Required work ->
Where the listing shows an image, skip it and output all other material unchanged.

Supplied entries ->
☆ ☆ ☆ ☆ ☆
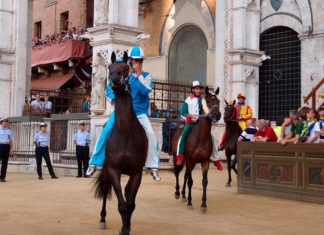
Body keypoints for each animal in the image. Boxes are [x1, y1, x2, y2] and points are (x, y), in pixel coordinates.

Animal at [93, 51, 147, 235]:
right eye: (109, 67)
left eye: (125, 67)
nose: (115, 80)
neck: (125, 133)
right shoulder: (114, 170)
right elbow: (122, 205)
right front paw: (123, 229)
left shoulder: (137, 173)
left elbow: (130, 204)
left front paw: (127, 227)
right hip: (106, 170)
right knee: (105, 189)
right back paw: (102, 219)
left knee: (128, 193)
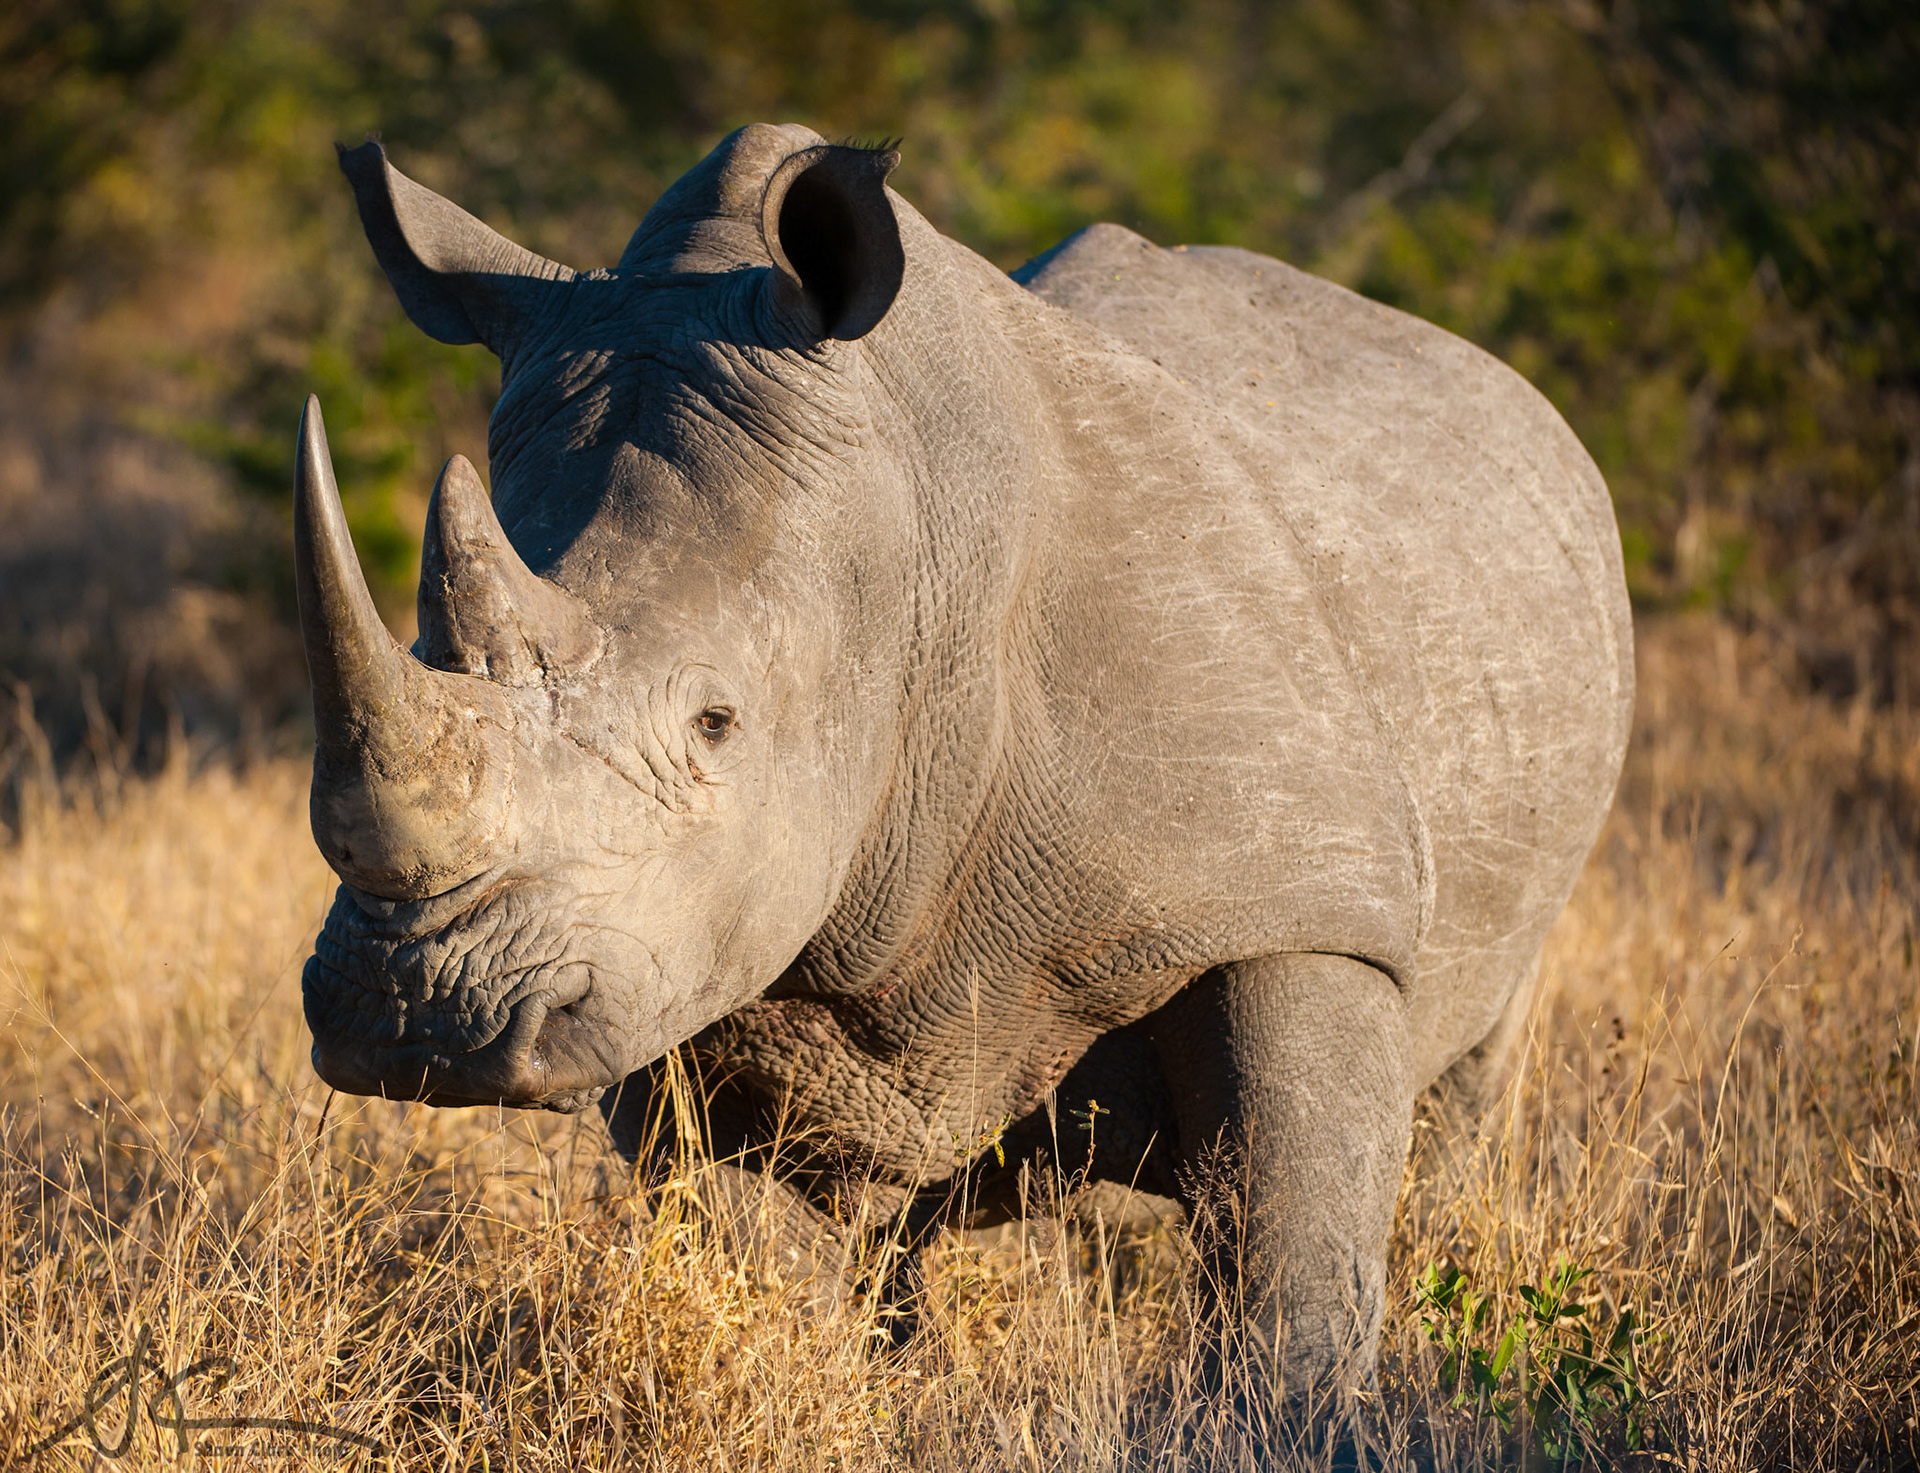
☆ ☆ ☆ ☆ ☆
Task answer ->
Body keypoints for each animal in the image. Boxes are [x1, y1, x2, y2] and points are (x, y), in pixel coordinates.

Animal at [93, 51, 147, 235]:
right eye: (109, 67)
left eye: (125, 67)
nose: (115, 80)
neck: (125, 133)
right shoulder: (114, 170)
right elbow: (122, 205)
right front paw: (123, 229)
left shoulder: (137, 173)
left elbow: (130, 204)
left front paw: (127, 227)
right hip: (106, 170)
right knee: (105, 189)
right back paw: (102, 219)
left knee: (128, 193)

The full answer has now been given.